_Problem description_: Update the lines from the one containing "Unreal Alembic Batch Importer Plugin" through the one containing "Using this plugin" by changing "multiple" to "several" and leaving the rest unchanged. Return only those lines.

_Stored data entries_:

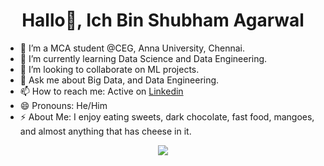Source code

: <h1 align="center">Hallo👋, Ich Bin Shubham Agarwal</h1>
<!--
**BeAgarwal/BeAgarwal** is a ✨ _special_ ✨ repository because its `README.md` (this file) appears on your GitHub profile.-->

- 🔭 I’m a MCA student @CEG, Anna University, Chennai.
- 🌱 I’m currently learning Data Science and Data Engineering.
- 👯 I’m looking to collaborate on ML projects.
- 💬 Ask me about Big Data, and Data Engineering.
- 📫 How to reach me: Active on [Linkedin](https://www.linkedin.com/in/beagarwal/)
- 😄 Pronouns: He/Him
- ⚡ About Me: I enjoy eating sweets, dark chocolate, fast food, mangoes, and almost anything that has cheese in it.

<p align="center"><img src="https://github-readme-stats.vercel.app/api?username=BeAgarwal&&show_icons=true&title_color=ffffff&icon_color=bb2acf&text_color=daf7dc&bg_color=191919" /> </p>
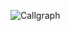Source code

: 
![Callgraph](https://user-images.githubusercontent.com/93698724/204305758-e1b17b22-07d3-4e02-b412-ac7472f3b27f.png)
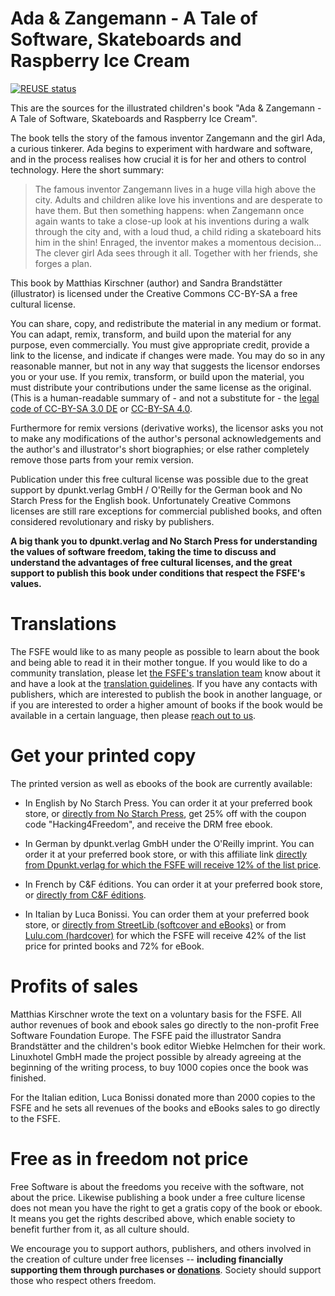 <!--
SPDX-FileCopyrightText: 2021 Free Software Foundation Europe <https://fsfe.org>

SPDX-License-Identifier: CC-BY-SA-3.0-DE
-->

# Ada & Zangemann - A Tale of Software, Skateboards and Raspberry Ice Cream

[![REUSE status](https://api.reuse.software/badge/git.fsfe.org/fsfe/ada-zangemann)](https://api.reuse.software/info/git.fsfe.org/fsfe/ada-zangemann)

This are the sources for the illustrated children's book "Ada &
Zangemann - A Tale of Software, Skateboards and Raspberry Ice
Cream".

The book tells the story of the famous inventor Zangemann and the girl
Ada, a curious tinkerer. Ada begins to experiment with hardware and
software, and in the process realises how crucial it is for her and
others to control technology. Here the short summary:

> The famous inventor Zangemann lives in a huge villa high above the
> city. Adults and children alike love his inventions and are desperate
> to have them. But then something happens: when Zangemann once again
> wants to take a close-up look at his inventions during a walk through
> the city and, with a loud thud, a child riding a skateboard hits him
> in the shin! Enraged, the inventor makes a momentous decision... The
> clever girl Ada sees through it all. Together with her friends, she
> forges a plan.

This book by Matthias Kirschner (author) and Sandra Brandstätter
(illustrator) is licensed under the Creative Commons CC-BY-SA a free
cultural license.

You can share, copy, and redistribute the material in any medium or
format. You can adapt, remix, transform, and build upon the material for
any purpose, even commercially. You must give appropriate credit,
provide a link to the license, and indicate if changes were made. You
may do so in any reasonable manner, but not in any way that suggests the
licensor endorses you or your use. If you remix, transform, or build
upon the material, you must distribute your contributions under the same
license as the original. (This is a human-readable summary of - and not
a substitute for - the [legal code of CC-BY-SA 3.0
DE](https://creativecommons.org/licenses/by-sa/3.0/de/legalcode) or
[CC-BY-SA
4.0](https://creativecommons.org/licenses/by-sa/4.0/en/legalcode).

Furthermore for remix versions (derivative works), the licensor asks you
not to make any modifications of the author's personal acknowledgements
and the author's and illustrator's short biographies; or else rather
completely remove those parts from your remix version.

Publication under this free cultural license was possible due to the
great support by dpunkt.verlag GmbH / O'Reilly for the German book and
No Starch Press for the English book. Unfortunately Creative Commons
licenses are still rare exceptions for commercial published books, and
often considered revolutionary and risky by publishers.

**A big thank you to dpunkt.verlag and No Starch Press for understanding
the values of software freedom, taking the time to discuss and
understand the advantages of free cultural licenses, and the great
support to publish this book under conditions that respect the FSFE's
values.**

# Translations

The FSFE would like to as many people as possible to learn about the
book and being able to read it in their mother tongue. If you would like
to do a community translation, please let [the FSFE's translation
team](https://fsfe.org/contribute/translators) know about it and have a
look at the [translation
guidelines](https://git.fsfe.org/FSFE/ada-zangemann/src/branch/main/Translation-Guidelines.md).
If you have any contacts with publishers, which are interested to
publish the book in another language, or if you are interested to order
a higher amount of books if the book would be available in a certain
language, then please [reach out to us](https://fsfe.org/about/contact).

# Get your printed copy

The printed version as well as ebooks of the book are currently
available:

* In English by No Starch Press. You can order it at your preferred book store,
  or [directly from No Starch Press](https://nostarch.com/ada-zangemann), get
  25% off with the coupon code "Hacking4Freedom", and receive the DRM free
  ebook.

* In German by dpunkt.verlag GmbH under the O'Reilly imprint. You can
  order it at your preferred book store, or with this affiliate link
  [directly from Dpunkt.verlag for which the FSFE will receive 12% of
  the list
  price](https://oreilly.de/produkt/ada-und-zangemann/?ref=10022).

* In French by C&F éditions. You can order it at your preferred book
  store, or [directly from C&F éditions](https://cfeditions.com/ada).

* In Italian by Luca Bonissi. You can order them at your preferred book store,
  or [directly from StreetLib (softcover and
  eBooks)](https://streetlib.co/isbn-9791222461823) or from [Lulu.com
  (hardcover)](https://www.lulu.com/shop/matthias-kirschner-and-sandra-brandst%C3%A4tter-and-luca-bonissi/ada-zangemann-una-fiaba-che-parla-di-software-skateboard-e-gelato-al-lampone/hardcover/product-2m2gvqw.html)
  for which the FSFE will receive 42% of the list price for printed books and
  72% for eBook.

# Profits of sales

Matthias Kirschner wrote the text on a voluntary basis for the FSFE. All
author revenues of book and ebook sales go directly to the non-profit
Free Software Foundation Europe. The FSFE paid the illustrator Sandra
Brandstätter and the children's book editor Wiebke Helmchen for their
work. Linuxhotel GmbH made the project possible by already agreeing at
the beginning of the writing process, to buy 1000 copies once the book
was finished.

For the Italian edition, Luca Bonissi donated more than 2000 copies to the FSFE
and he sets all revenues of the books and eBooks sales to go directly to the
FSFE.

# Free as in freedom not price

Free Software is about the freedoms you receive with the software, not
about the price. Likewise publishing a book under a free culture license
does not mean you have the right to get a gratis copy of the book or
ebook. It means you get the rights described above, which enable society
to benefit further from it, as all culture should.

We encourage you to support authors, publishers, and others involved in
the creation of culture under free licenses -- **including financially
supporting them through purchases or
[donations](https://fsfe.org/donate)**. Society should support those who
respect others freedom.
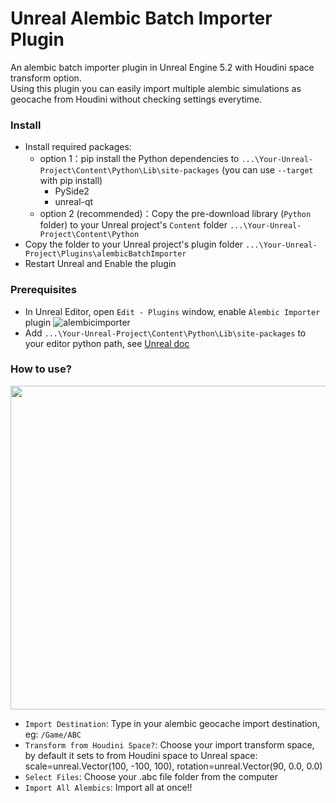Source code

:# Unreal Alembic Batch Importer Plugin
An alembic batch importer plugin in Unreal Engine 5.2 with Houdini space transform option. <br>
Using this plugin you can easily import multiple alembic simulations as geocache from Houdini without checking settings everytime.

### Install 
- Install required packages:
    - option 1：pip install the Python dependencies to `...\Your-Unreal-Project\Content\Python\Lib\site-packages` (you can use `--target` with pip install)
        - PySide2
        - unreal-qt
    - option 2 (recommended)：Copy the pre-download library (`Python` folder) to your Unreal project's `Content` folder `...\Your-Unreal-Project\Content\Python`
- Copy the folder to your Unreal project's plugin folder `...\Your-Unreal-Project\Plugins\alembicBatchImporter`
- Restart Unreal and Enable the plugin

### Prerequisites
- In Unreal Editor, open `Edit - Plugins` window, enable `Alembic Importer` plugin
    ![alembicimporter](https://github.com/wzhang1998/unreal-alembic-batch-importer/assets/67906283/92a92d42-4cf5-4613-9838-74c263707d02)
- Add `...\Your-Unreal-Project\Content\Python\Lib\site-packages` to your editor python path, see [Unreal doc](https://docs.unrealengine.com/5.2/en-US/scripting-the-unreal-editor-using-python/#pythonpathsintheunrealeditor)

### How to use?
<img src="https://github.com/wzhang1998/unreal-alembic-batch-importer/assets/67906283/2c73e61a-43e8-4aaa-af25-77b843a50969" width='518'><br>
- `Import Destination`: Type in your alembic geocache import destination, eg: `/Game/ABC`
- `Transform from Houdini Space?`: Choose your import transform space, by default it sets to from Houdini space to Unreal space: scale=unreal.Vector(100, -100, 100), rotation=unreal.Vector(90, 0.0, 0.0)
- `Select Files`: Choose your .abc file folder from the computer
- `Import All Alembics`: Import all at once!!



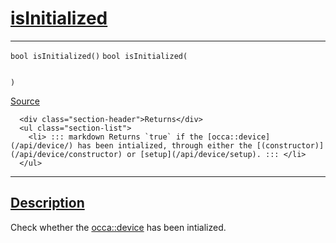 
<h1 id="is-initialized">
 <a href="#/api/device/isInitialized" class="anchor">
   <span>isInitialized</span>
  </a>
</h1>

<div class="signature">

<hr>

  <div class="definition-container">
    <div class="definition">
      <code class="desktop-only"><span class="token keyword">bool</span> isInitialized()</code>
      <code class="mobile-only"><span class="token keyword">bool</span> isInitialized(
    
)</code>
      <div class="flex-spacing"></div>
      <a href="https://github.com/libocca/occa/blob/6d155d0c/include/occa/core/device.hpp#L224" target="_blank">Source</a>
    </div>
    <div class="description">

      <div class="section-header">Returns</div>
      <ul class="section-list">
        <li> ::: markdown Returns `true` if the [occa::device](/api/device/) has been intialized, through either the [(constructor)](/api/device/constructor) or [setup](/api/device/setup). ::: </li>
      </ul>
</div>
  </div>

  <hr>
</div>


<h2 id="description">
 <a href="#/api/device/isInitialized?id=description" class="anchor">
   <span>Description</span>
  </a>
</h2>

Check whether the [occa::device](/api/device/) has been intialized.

_Your response_:
:# Unreal Alembic Batch Importer Plugin
An alembic batch importer plugin in Unreal Engine 5.2 with Houdini space transform option. <br>
Using this plugin you can easily import several alembic simulations as geocache from Houdini without checking settings everytime.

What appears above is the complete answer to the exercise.